El señor Godoy despertó muy temprano aquella mañana de domingo.
Foto(s): Cortesía
Redacción

Rafael Alfonso

El señor Godoy despertó muy temprano aquella mañana de domingo. Se bañó, se afeitó y se vistió como para asistir a una cita. Al terminar bajó al estudio y se encerró dentro. Cargó  la cafetera y la puso a funcionar al tiempo que encendió el primer cigarrillo. Antes de beber el café abrió un paquete de galletas glaseadas que acomodó en un platito de talavera poblana. 

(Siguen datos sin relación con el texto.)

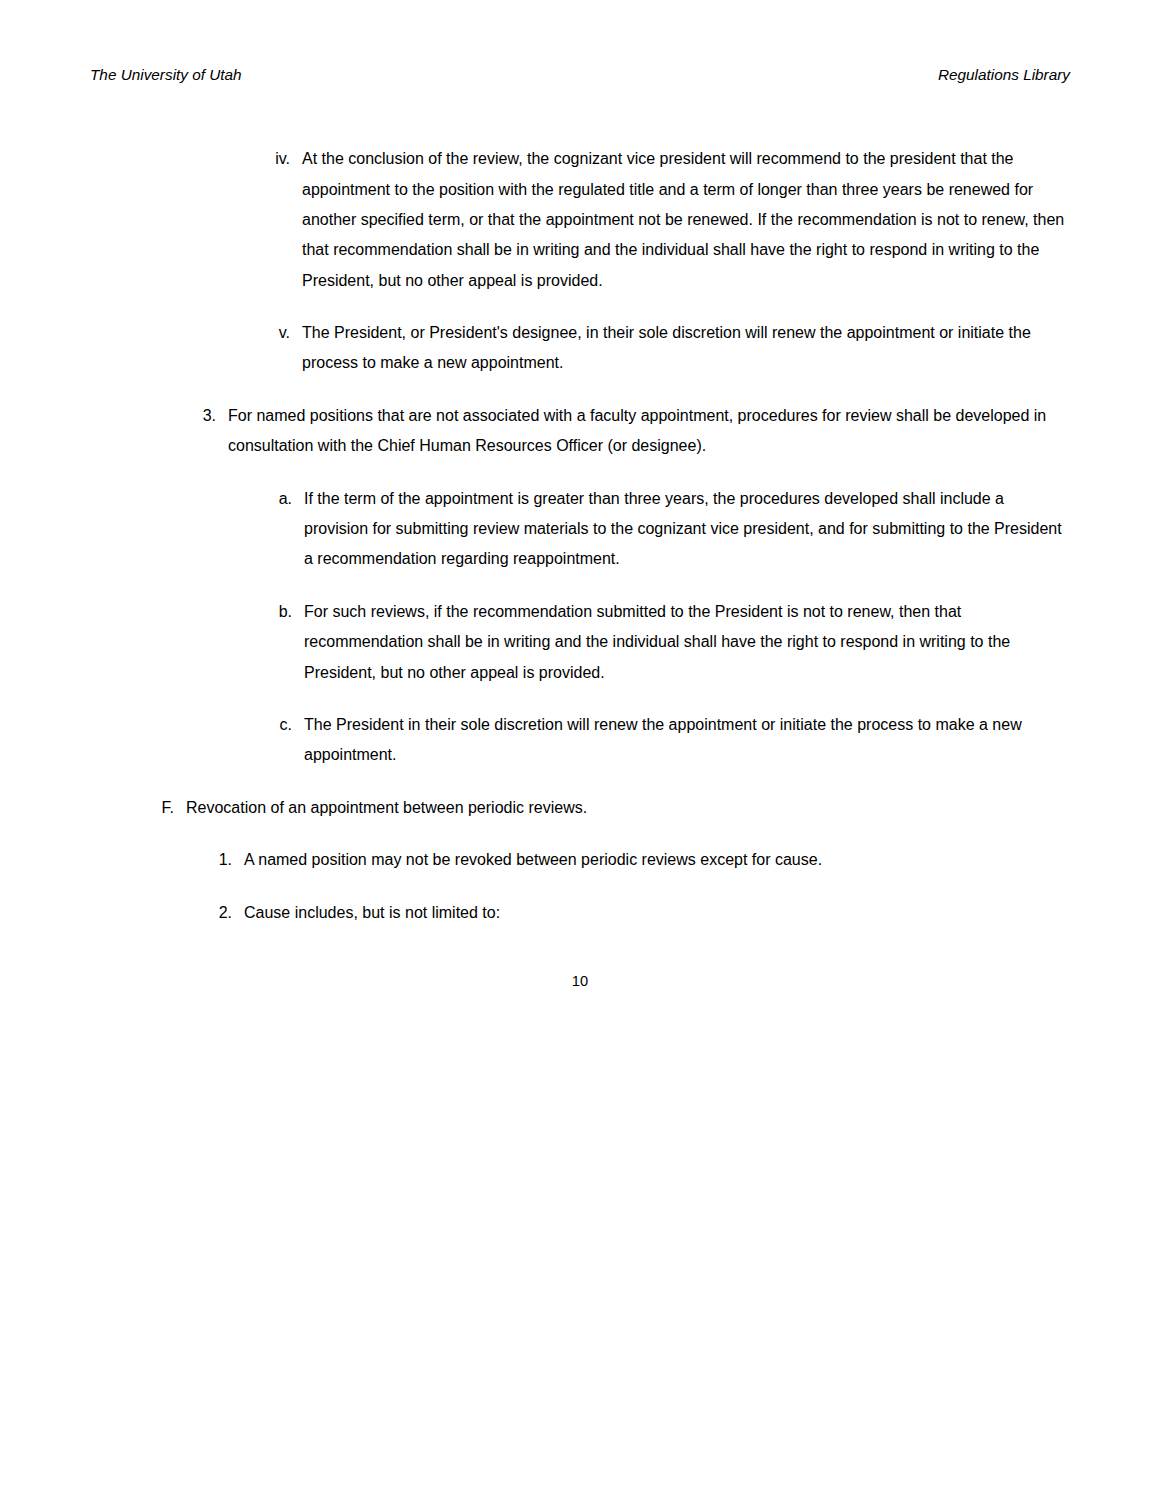The University of Utah Regulations Library
iv. At the conclusion of the review, the cognizant vice president will recommend to the president that the appointment to the position with the regulated title and a term of longer than three years be renewed for another specified term, or that the appointment not be renewed. If the recommendation is not to renew, then that recommendation shall be in writing and the individual shall have the right to respond in writing to the President, but no other appeal is provided.
v. The President, or President's designee, in their sole discretion will renew the appointment or initiate the process to make a new appointment.
3. For named positions that are not associated with a faculty appointment, procedures for review shall be developed in consultation with the Chief Human Resources Officer (or designee).
a. If the term of the appointment is greater than three years, the procedures developed shall include a provision for submitting review materials to the cognizant vice president, and for submitting to the President a recommendation regarding reappointment.
b. For such reviews, if the recommendation submitted to the President is not to renew, then that recommendation shall be in writing and the individual shall have the right to respond in writing to the President, but no other appeal is provided.
c. The President in their sole discretion will renew the appointment or initiate the process to make a new appointment.
F. Revocation of an appointment between periodic reviews.
1. A named position may not be revoked between periodic reviews except for cause.
2. Cause includes, but is not limited to:
10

En un tiesto acomodó bolígrafos, pluma fuente, lápices de colores y de grafito, goma de borrar, plumones de fieltro, pequeñas cuchillas, sacapuntas, una regla metálica, tintero y portaminas.

Cada mañana del domingo, de siete a nueve, el señor Godoy trata de olvidar todo lo concerniente a los lucrativos asuntos que le ocupan durante la semana e intenta dar salida a sus inquietudes literarias. Su esposa sabe que durante esas horas tiene terminantemente prohibido molestarlo. Es un tiempo religiosamente reservado a su obra, ha sido así durante los últimos tres años. El abogado sabe que no saldrá del estudio sin escribir un cuento peregrino. 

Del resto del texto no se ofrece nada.